■ Problem description ■
Using the wrestler profile below, explain in one to three sentences why Labhanshu Sharma received the National Bravery Award.

■ Source passage ■
Personal information
- Full name: Labhanshu Sharma
- Nickname: Pahalwan Jee
- Born: Labhanshu Rishikesh, Uttarakhand, India
- Education: Netaji Subhas National Institute of Sports
- Height: 185.5 cm (6 ft 1.0 in) (2021)
- Weight: 97 kg (214 lb) (2021)

Sport
- Country: India

= Labhanshu Sharma =

Indian wrestler

Labhanshu Sharma is an Indian wrestler, world peace activist and winner of gold medals in Asian International Games and Indo Nepal International Wrestling Tournament held in Sri Lanka and Nepal. He also received the National Bravery Award from the prime minister of India, Narendra Modi, in 2015 after saving two individuals from drowning in river Ganga in Rishikesh.

==Early life and career==
Labhanshu was born and raised in Rishikesh, Uttarakhand to a traditional family. He is the youngest child of Suresh Chand Sharma, a former wrestler of the Indian Army. Labhanshu started his wrestling career at the age of 14 by winning the "Nau Shera Dangal", a 150-year-old wrestling tradition that is organized every year in Delhi. He was the youngest wrestler to win the "Nau Shera Dangal". In 2012 Labhanshu won the state-level wrestling championship in Uttarakhand. He won his first gold medal after competing in the National School Games of India. He also won 7 gold medals at national-level matches. In 2016-17 he fought in the Asian International Games and Indo Nepal International Wrestling Tournament, where he won multiple gold medals under the category of 120 kg.

■ Dataset records ■
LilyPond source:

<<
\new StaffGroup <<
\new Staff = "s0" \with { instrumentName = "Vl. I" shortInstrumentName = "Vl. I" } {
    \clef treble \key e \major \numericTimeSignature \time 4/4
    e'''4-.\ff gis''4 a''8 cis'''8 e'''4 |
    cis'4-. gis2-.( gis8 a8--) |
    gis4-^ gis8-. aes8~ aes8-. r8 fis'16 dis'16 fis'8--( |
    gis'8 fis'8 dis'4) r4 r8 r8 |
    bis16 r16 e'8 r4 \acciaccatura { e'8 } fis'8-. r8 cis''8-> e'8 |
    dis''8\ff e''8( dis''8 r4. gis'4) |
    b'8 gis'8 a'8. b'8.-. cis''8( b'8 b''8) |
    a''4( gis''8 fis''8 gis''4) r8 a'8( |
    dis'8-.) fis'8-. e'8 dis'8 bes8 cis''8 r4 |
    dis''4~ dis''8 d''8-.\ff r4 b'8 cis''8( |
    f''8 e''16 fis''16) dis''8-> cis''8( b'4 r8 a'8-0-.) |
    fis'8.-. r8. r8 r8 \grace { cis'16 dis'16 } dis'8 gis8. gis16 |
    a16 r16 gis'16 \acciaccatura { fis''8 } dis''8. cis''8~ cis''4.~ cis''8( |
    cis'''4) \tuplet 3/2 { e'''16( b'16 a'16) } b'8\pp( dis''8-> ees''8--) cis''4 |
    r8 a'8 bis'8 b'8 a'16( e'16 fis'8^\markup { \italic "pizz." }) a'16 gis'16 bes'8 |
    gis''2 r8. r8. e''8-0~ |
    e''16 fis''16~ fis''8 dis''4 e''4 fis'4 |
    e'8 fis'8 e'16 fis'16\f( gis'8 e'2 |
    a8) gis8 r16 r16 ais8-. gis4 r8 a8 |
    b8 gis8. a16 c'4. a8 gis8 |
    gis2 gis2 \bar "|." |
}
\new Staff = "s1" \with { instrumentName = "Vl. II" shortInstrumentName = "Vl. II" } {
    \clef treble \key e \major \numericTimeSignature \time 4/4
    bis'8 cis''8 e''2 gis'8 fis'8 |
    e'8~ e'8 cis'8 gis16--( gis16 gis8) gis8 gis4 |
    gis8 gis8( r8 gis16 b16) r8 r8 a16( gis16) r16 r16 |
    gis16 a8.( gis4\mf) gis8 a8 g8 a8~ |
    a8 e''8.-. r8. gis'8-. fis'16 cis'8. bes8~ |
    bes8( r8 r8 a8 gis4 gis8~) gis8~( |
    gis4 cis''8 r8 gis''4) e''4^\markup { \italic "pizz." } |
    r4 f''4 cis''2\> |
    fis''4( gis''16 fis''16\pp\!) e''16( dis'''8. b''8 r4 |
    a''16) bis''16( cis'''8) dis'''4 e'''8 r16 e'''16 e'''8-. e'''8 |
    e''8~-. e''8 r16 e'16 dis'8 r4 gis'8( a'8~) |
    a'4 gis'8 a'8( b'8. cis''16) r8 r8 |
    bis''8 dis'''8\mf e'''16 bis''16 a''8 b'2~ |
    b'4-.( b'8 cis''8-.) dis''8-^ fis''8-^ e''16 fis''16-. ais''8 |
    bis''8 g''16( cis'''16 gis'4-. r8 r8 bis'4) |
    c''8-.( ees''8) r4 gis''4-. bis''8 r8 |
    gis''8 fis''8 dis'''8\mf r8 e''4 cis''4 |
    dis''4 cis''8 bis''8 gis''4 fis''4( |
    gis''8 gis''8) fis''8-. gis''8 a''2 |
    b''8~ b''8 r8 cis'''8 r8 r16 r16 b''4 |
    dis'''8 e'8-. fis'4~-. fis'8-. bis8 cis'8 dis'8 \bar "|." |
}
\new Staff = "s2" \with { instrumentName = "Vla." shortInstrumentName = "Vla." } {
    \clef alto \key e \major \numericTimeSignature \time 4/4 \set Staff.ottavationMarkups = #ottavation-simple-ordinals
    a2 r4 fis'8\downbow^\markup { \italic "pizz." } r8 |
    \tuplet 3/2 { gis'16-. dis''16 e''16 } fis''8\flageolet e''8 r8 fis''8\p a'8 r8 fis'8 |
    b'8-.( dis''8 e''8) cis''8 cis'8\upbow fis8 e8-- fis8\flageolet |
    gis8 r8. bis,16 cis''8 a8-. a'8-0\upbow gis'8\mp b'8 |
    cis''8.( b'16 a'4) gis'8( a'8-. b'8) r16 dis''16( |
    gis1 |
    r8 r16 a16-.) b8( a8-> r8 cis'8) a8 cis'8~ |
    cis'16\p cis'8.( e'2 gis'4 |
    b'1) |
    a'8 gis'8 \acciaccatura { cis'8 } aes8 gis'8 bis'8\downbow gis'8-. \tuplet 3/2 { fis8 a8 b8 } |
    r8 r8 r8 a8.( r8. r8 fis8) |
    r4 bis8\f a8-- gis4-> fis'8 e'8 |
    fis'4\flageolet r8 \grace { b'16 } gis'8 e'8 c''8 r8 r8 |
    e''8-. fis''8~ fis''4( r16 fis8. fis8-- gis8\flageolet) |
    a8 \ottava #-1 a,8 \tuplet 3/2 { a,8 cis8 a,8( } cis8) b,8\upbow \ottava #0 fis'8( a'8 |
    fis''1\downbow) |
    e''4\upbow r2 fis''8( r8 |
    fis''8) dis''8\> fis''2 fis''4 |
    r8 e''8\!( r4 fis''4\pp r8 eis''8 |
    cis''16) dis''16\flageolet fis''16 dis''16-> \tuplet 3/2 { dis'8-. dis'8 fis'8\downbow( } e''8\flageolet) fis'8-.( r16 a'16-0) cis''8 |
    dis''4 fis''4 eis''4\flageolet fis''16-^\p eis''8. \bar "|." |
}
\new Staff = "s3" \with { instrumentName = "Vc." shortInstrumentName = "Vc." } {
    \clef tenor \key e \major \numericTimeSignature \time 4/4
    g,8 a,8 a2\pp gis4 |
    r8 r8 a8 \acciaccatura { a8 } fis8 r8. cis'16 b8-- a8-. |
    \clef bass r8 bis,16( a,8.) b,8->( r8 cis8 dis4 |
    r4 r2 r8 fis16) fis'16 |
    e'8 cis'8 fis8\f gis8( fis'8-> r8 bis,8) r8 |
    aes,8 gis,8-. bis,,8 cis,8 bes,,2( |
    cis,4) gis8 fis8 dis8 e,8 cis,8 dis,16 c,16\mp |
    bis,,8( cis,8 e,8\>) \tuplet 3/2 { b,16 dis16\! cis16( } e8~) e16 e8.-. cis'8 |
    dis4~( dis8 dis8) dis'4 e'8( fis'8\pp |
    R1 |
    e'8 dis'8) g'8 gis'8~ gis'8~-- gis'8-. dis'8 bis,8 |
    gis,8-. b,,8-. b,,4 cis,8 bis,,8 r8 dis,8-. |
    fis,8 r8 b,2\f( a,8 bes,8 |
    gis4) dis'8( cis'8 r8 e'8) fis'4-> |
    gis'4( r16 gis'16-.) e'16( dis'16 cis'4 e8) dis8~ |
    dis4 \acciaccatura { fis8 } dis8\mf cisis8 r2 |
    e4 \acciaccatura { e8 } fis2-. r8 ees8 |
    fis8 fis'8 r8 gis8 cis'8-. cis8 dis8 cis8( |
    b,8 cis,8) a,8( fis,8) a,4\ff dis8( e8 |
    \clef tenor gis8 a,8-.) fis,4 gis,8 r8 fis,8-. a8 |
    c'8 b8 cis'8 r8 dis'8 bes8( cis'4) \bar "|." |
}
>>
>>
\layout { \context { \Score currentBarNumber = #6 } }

■ Task response ■
Labhanshu Sharma received the National Bravery Award for saving two people from drowning in the river Ganga in Rishikesh. Prime Minister Narendra Modi gave him the award in 2015.